Copy out the forum thread on the longest orchid bloom time below in full, word for word.

§ Document excerpt
-- Opening Marker --
# longest bloom time



## Cinderella (Nov 29, 2006)

My Phrag Don Wimber has been blooming since June. Not that I am complaining! But can you bloom yourself to death? What is the longest bloom time you have had?


----------



## Rick (Nov 29, 2006)

I'm sure its possible, but how could you document it based on all the other possibilities of what could be wrong?

I have a couple of pots of Phrag pearcii that have had at least one bloom open continuously for over a year now. However, the number of spikes and open flowers goes up and down throughout the year. Each spike tends to go for about 6 or so flowers.

I have a Paph moquettianum and Paph primulinum that have also been in continuous bloom (different spikes) for over a year. The moquetianum is pushing 2 years, has two very old spikes, and a new growth with spike just starting to bud up now.

I have a friend with a Paph pinochio (a sequential hybrid related to the above Paphs). That has a single spike that has been going for over 2 years.

Are you getting any new growths? If so I wouldn't worry, if it's the same growth blooming and not putting out new growths after several months, then cutting the spike might get the plant to divert flowering energy into new growth production.


----------



## Cinderella (Dec 1, 2006)

I do have new growths so I won't worry


----------



## SlipperFan (Dec 1, 2006)
-- Closing Marker --
§ Recorded data
-- Opening Marker --
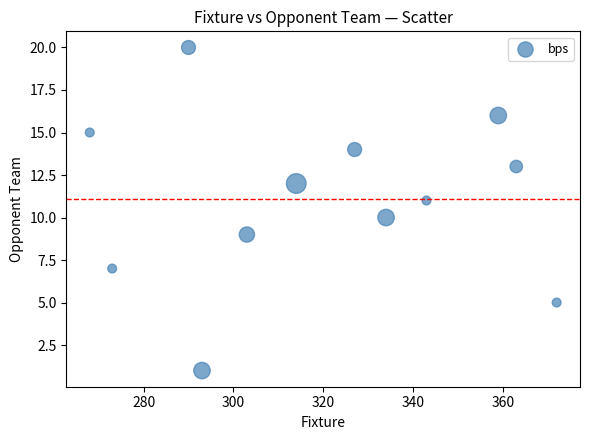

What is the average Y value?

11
-- Closing Marker --
-- Opening Marker --
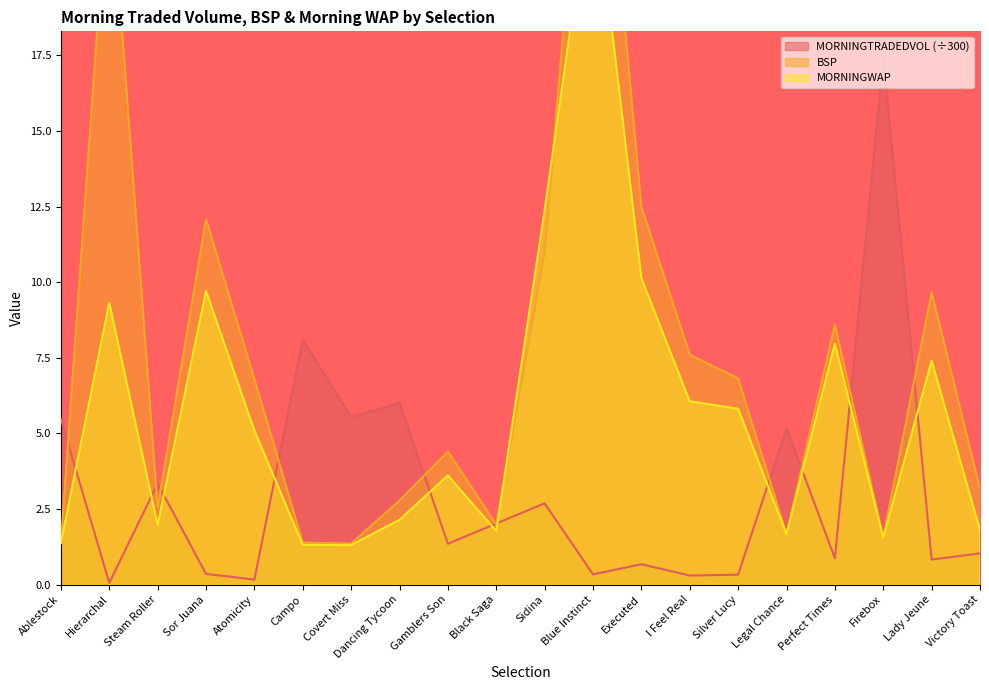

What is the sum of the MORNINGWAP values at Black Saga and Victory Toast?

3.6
-- Closing Marker --
-- Opening Marker --
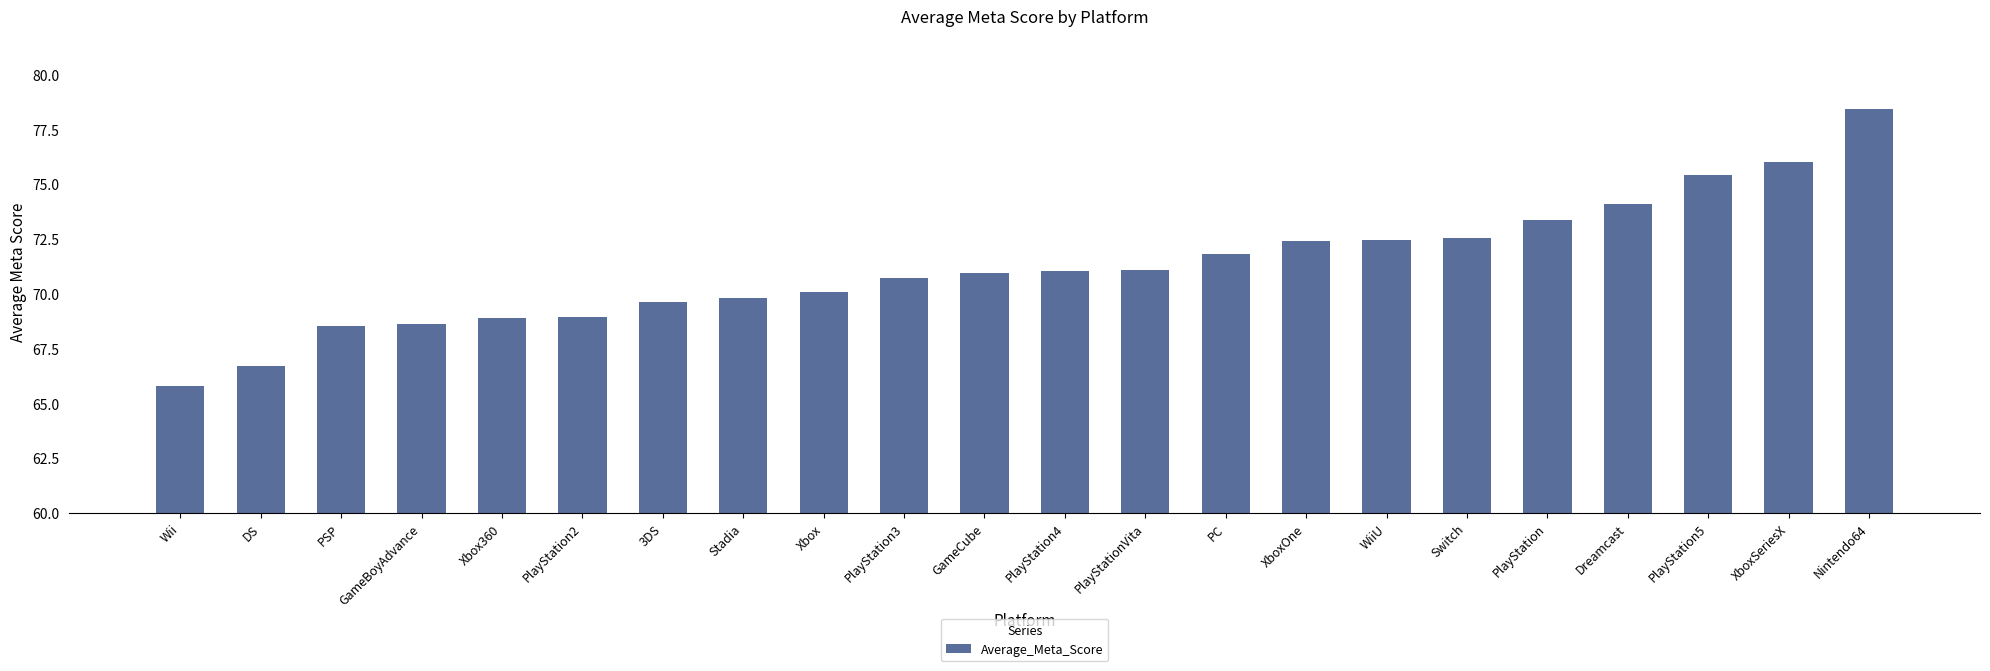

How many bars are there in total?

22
-- Closing Marker --
§ Worked solution
# longest bloom time



## Cinderella (Nov 29, 2006)

My Phrag Don Wimber has been blooming since June. Not that I am complaining! But can you bloom yourself to death? What is the longest bloom time you have had?


----------



## Rick (Nov 29, 2006)

I'm sure its possible, but how could you document it based on all the other possibilities of what could be wrong?

I have a couple of pots of Phrag pearcii that have had at least one bloom open continuously for over a year now. However, the number of spikes and open flowers goes up and down throughout the year. Each spike tends to go for about 6 or so flowers.

I have a Paph moquettianum and Paph primulinum that have also been in continuous bloom (different spikes) for over a year. The moquetianum is pushing 2 years, has two very old spikes, and a new growth with spike just starting to bud up now.

I have a friend with a Paph pinochio (a sequential hybrid related to the above Paphs). That has a single spike that has been going for over 2 years.

Are you getting any new growths? If so I wouldn't worry, if it's the same growth blooming and not putting out new growths after several months, then cutting the spike might get the plant to divert flowering energy into new growth production.


----------



## Cinderella (Dec 1, 2006)

I do have new growths so I won't worry


----------



## SlipperFan (Dec 1, 2006)